Il y a quelques mois, Jennifer Lawrence et Josh Hutcherson créaient l’événement à Noisy-le-Grand et Ivry-sur-Seine : les deux jeunes stars y étaient présentes pour le tournage du dernier épisode de la saga Hunger Games, sortie le 18 novembre dernier dans les salles. Presqu’en même temps qu’eux, des danseurs du New York City Ballet étaient les héros d’un film tourné au pied des tours de la cité des Bosquets à Montfermeil. Récent lauréat de la Bourse du talent, Laurent Kronental a quant à lui passé quatre années dans ces mêmes quartiers. Loin des caméras et des spotlights d’Hollywood, le jeune photographe y a en effet rencontré des personnes âgées, témoins de la vie de ces grands ensembles depuis leur construction dans les Trente Glorieuses jusqu’à aujourd’hui.
Pourquoi décide-ton, un jour, d’aller passer des heures en banlieue avec son appareil photo ?
Laurent Kronental : D’abord parce que j’ai toujours été passionné par les villes : on m’avait offert un livre sur Hong-Kong quand j’avais 11 ans, il m’avait totalement fasciné. J’ai toujours voué une grande admiration pour les espaces urbains et les structures monumentales. J’habite à côté du quartier des Damiers, à Courbevoie : je l’ai traversé des milliers de fois pendant ma jeunesse pour prendre le métro. Ce quartier, comme celui de Pablo Picasso, tout proche à Nanterre, s’est révélé essentiel dans ma démarche. Il y a une singularité brutale dans les formes, un côté organique aussi, un urbanisme spectaculaire qui s’avère bien plus captivant que le décor de La Défense, à mes yeux. Ces architectures paraissent venue d’une autre époque : elles sont totalement rétro-futuristes.
Pour autant, votre projet ne se limite pas à de simples photos d’architecture…
Je voulais un projet qui ait du sens. J’aurais souhaité mieux connaître mes grands-parents… Je me suis souvent demandé comment était la vie à leur époque, ce qui constitue les différences entre nos générations. Je voulais aussi comprendre ce qui nous rassemble malgré notre différence d’âge. Je ressens beaucoup d’interrogations et de curiosité face à ces seniors. L’idée de ce sujet est venue de la rencontre d’un couple de personnes âgées qui vivaient dans une petite rue champêtre, à Courbevoie. On avait l’impression d’être à la campagne, alors qu’il y avait La Défense juste derrière. Je me suis dit qu’il y avait quelque chose à faire sur le changement d’époque et le passage de générations. Imaginer quelle était la vie des gens avant l’arrivée des grands ensembles, comment et pourquoi certains ont décidé d’y habiter. Je souhaitais à la fois parler d’architecture et d’humain. Il y a un parallèle intéressant à établir entre le vieillissement de ces structures et le vieillissement humain.

DONNÉES ENREGISTRÉES:

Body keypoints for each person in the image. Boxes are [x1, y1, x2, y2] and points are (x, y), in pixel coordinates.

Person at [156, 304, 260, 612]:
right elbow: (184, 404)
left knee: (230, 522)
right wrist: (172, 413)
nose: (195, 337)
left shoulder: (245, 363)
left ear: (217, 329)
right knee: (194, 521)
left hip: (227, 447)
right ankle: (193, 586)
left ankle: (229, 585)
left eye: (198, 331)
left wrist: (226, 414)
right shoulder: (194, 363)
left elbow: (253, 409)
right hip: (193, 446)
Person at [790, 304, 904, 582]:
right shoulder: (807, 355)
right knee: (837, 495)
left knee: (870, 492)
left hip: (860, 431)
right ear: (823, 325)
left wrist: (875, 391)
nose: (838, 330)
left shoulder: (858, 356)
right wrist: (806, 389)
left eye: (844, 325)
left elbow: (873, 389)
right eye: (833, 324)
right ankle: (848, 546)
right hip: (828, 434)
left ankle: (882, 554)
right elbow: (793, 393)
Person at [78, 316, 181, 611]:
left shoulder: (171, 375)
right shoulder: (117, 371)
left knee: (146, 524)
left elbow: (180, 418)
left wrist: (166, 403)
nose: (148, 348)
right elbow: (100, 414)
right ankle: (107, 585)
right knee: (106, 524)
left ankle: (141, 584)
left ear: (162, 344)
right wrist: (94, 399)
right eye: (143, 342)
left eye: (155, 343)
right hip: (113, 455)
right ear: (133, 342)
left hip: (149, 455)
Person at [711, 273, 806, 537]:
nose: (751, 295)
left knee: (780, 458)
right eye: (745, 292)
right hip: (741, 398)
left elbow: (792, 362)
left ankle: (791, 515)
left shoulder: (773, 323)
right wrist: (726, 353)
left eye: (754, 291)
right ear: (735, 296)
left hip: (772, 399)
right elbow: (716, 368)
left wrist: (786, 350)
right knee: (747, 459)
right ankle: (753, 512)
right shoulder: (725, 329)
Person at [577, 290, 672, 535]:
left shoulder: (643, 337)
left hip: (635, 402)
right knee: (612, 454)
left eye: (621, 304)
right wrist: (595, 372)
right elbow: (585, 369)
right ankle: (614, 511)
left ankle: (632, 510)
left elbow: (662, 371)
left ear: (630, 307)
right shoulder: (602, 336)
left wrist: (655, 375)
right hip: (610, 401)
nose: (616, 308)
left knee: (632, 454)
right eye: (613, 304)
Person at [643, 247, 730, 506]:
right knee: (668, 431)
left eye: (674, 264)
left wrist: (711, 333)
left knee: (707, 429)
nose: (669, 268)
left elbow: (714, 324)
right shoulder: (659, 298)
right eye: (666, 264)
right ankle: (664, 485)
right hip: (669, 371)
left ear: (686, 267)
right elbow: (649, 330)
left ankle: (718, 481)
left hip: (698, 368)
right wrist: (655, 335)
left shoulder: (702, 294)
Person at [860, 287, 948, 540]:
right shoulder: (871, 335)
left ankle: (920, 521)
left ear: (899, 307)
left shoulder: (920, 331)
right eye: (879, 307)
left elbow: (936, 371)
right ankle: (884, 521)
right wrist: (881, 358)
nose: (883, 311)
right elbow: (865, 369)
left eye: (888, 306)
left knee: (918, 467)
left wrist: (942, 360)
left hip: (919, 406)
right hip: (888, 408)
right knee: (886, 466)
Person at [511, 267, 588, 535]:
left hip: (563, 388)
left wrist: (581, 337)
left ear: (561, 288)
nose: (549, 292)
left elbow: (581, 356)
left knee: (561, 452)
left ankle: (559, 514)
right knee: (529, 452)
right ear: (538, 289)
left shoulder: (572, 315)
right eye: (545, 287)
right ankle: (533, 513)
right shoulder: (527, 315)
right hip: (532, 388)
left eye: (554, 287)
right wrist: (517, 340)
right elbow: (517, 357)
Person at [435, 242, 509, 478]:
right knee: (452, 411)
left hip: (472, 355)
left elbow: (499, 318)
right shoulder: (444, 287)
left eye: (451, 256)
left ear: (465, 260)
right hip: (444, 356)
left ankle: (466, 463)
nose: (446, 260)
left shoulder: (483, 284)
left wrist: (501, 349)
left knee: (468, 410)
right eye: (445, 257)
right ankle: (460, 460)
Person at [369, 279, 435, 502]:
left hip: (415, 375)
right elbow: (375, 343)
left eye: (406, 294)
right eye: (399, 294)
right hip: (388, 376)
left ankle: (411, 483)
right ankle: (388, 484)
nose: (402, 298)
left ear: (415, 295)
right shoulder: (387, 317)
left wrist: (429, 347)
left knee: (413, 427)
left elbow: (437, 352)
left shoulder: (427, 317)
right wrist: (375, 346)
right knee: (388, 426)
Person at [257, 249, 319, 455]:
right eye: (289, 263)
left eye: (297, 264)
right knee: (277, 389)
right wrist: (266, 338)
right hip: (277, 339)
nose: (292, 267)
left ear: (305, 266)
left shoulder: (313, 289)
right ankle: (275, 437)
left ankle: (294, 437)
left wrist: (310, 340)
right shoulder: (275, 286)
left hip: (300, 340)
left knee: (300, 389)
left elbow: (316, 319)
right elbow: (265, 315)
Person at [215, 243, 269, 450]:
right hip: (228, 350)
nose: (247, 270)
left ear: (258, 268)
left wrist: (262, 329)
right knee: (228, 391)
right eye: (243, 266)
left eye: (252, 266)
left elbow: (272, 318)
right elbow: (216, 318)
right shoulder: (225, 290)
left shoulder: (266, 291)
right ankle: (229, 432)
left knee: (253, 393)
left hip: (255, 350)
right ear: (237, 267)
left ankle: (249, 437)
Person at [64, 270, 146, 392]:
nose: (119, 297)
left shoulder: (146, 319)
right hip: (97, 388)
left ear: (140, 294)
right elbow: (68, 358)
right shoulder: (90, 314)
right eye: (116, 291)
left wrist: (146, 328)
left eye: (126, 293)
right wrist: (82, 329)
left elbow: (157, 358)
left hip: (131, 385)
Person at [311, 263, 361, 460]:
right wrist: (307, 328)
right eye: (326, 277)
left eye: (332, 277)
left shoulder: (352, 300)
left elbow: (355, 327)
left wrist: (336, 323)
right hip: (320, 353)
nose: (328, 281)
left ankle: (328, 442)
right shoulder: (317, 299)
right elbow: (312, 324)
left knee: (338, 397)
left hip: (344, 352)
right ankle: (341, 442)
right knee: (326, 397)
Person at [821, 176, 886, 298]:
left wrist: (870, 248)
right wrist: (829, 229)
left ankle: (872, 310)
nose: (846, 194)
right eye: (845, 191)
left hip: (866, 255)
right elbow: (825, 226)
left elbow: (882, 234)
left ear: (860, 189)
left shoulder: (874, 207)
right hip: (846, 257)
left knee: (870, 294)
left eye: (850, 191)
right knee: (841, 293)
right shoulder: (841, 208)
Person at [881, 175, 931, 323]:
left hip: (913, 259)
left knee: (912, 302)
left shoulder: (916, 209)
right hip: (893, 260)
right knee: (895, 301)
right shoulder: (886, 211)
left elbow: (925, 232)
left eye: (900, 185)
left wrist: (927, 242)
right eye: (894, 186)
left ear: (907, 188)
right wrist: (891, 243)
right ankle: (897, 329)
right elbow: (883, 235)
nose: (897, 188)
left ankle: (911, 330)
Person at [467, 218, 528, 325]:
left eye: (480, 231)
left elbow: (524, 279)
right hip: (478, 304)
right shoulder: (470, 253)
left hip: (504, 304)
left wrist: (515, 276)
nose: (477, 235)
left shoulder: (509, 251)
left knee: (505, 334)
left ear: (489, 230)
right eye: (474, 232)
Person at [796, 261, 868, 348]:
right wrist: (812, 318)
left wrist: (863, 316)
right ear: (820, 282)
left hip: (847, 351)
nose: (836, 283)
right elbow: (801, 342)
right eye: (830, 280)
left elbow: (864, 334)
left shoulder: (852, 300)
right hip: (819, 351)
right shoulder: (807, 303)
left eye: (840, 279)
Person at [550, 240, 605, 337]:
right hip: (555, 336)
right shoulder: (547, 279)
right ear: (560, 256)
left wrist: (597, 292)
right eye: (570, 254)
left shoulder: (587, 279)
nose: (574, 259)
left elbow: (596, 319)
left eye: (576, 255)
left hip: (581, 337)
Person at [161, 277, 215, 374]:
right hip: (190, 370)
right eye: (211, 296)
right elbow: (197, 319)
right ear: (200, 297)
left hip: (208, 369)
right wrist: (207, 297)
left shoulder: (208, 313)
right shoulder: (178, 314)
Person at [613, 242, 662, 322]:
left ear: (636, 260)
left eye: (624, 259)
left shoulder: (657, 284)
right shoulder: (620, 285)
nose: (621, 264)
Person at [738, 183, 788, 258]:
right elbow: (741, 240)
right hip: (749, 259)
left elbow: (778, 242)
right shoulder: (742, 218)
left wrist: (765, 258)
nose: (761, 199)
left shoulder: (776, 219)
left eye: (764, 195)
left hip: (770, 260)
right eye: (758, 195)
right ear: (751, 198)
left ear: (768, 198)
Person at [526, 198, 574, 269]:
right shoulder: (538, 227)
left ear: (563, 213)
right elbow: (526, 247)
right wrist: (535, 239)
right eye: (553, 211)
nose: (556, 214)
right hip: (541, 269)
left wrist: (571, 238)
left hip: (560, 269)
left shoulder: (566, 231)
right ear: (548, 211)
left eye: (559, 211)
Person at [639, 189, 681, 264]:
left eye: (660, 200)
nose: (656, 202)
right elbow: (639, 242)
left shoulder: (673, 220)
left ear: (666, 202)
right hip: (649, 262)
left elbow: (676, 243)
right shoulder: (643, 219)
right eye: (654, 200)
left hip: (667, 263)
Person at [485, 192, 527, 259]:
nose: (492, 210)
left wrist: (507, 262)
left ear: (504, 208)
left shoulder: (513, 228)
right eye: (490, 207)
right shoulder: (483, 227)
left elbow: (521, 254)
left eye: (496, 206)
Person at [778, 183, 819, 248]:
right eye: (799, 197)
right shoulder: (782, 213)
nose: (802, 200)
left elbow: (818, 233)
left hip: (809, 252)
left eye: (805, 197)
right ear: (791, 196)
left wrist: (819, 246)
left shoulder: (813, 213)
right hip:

CONSIGNE 1: Recopiez l'entretien sur les grands ensembles en commençant par "Il y a quelques" et en allant jusqu'à "Glorieuses jusqu’à aujourd’hui.".
CONSIGNE 2: D'après l'entretien sur les grands ensembles, quel âge avait Laurent Kronental quand on lui a offert un livre sur Hong-Kong ?

RÉPONSE ÉCRITE 1:
Il y a quelques mois, Jennifer Lawrence et Josh Hutcherson créaient l’événement à Noisy-le-Grand et Ivry-sur-Seine : les deux jeunes stars y étaient présentes pour le tournage du dernier épisode de la saga Hunger Games, sortie le 18 novembre dernier dans les salles. Presqu’en même temps qu’eux, des danseurs du New York City Ballet étaient les héros d’un film tourné au pied des tours de la cité des Bosquets à Montfermeil. Récent lauréat de la Bourse du talent, Laurent Kronental a quant à lui passé quatre années dans ces mêmes quartiers. Loin des caméras et des spotlights d’Hollywood, le jeune photographe y a en effet rencontré des personnes âgées, témoins de la vie de ces grands ensembles depuis leur construction dans les Trente Glorieuses jusqu’à aujourd’hui.

RÉPONSE ÉCRITE 2: Il avait 11 ans.